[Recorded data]
# # # #
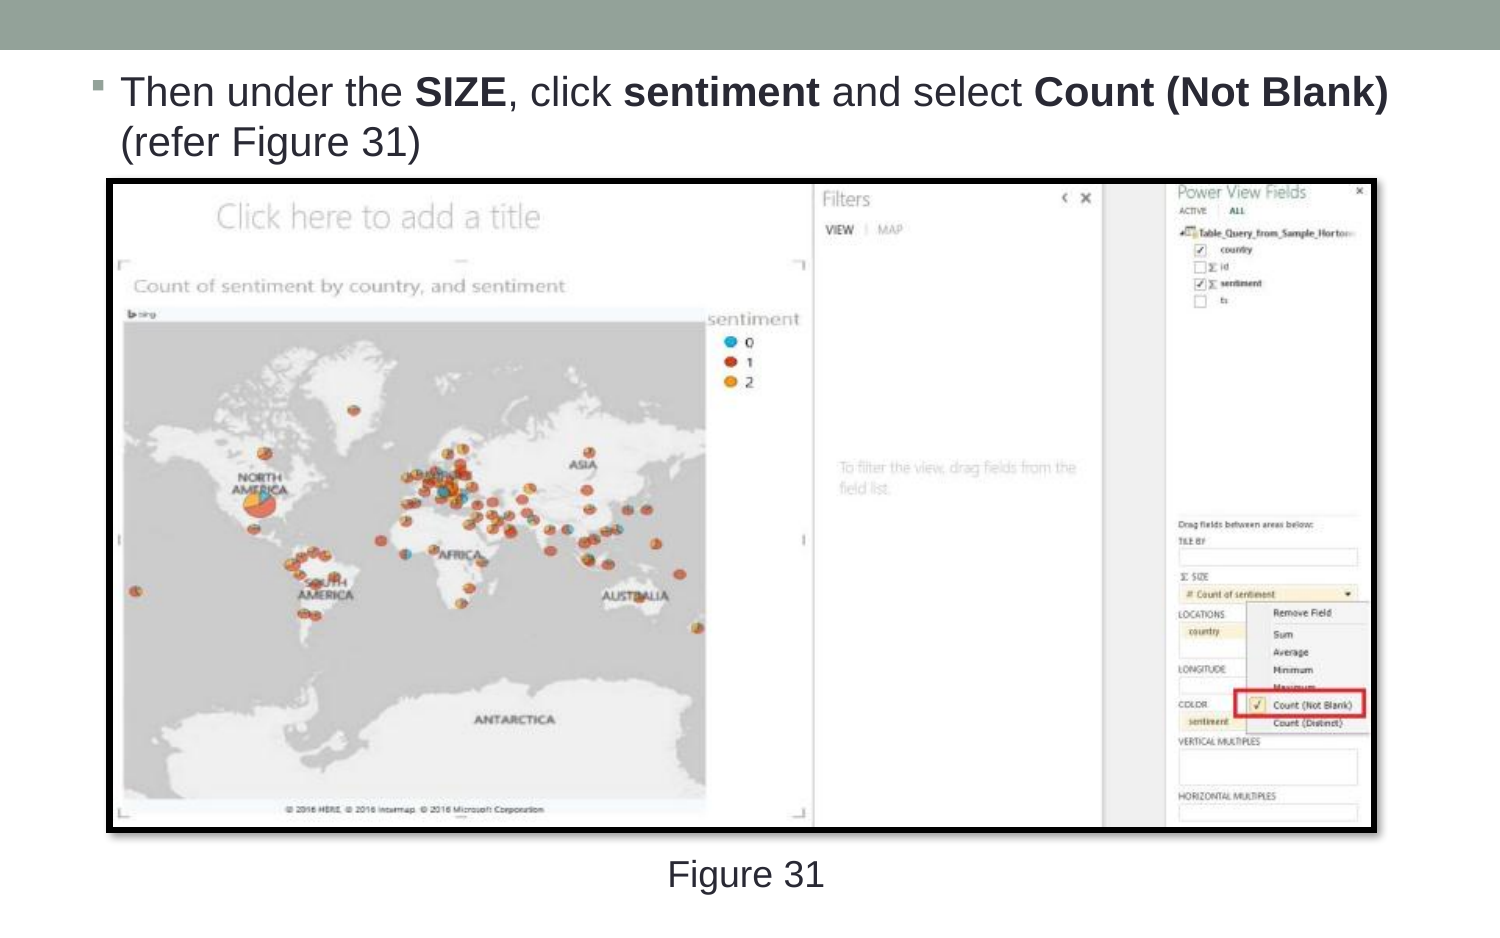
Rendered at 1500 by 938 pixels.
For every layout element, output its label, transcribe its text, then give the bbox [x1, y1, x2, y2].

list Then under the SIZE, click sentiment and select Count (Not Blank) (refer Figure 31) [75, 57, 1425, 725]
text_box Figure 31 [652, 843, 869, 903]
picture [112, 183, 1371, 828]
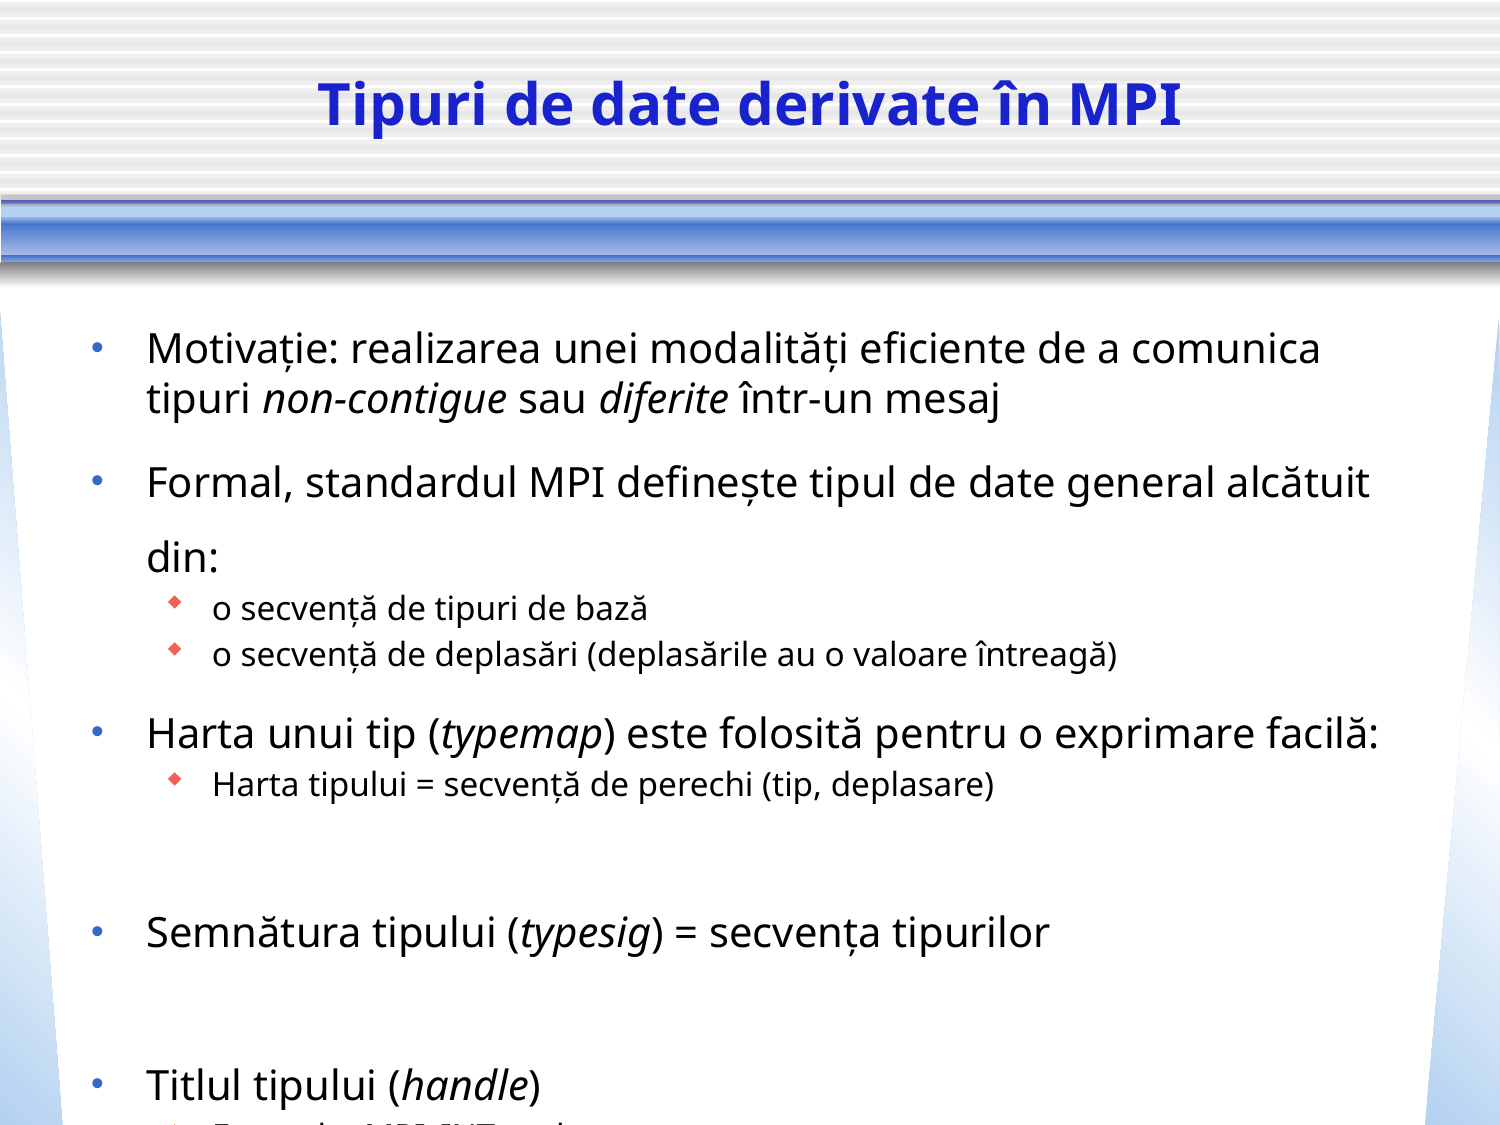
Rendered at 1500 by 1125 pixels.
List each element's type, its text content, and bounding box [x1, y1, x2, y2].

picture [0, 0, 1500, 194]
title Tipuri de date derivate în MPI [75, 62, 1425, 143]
# # # #
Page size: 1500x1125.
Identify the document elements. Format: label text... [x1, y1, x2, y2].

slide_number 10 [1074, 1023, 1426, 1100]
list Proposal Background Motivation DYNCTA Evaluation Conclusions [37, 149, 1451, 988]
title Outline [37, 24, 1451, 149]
# # # #
WHAT NEEDS TO BE DONE:
How many of the lines above contain the string "pixels"? Give the number only.

YOUR RESPONSE:
2